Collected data
++++++++
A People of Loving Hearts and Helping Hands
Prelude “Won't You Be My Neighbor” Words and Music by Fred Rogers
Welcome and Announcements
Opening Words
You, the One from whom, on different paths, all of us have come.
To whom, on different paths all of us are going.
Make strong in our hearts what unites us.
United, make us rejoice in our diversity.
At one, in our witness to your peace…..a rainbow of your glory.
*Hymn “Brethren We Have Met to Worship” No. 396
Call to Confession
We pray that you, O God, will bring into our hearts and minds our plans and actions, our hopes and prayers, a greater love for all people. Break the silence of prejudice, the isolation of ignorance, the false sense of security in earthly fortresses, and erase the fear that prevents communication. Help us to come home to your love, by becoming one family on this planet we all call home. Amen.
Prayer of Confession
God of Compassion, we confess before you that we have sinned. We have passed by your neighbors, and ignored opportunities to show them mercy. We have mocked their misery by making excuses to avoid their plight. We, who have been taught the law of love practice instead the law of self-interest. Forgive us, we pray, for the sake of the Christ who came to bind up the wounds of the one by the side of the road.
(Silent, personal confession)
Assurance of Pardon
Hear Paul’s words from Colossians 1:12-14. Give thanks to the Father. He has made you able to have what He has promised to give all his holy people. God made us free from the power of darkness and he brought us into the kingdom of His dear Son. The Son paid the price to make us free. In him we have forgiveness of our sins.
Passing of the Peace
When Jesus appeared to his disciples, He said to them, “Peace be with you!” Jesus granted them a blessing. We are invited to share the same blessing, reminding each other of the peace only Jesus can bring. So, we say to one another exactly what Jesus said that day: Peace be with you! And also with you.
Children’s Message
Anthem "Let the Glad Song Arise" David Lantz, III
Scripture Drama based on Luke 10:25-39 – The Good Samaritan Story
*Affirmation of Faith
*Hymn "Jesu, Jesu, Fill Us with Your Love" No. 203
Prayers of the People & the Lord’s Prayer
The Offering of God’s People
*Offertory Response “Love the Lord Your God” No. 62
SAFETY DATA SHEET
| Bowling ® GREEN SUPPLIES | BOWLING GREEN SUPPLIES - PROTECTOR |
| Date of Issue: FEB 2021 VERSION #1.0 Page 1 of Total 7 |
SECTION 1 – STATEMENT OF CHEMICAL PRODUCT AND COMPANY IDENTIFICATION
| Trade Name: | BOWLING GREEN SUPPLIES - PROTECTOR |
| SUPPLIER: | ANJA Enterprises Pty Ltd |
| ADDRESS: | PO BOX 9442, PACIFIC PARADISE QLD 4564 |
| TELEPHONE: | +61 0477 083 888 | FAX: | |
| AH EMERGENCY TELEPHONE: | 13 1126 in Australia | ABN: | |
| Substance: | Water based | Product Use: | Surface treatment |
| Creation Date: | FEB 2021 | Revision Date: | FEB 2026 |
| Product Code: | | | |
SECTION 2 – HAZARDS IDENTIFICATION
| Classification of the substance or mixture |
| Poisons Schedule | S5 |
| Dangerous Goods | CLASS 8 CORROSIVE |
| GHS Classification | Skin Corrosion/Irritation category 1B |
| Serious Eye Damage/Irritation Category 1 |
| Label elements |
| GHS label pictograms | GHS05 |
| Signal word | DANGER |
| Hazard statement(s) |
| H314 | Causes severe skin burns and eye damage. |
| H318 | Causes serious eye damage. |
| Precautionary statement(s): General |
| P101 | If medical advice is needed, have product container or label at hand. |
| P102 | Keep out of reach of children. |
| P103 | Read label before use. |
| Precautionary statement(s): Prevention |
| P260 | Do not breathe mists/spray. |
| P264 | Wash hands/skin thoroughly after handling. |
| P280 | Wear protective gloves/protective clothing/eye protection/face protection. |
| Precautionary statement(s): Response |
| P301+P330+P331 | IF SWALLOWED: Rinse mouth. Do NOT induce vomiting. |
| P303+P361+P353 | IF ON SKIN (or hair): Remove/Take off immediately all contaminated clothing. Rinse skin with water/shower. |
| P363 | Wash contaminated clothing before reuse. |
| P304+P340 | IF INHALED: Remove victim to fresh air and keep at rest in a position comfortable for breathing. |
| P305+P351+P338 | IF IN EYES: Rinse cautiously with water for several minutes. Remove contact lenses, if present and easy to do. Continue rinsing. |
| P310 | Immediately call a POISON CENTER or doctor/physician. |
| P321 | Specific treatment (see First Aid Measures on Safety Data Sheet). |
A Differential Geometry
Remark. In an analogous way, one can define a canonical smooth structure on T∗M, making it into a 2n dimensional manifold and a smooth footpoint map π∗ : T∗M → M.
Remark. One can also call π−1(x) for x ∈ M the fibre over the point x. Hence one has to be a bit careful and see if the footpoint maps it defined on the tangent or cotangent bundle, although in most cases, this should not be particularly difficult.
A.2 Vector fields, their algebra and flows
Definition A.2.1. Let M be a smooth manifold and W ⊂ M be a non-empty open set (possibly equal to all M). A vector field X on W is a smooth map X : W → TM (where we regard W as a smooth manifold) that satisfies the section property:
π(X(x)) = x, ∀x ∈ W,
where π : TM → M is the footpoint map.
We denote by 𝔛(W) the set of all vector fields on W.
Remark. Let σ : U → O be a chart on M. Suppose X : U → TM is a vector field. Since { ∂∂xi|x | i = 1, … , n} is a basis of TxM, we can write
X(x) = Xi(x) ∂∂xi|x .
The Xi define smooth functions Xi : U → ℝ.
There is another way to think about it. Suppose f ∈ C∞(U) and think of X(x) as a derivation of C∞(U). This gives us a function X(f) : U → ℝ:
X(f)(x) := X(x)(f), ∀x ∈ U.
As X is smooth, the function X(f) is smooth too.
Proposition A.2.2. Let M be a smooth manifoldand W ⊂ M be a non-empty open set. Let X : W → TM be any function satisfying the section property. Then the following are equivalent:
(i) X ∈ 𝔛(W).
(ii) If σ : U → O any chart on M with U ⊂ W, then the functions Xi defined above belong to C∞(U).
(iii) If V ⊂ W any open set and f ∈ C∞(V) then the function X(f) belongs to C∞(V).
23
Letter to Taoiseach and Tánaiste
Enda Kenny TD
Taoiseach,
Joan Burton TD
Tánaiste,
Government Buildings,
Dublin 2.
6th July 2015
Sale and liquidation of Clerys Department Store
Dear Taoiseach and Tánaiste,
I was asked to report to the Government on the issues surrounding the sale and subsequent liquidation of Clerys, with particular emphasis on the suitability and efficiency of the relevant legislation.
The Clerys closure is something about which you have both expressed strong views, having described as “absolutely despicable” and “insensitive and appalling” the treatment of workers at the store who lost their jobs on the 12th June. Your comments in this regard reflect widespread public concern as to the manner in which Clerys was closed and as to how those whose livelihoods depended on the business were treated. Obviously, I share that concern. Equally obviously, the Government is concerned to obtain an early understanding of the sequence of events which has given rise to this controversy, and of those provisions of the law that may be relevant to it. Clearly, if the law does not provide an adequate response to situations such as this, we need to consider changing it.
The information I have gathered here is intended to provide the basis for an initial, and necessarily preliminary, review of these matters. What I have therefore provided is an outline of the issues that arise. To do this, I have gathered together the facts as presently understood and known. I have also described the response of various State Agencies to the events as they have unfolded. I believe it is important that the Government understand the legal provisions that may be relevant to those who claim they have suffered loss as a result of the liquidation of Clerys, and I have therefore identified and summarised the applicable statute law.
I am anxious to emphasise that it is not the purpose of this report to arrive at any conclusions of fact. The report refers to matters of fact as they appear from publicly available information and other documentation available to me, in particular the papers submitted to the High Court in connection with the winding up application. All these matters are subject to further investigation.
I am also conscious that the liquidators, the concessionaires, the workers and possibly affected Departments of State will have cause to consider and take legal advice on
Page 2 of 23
++++++++
→ Exercise description:
Using the data above, extract exactly the lines from the one that holds "Definition A.2.1. Let" to the one that holds "We denote by", both ends included, and no others.

→ Reply:
Definition A.2.1. Let M be a smooth manifold and W ⊂ M be a non-empty open set (possibly equal to all M). A vector field X on W is a smooth map X : W → TM (where we regard W as a smooth manifold) that satisfies the section property:
π(X(x)) = x, ∀x ∈ W,
where π : TM → M is the footpoint map.
We denote by 𝔛(W) the set of all vector fields on W.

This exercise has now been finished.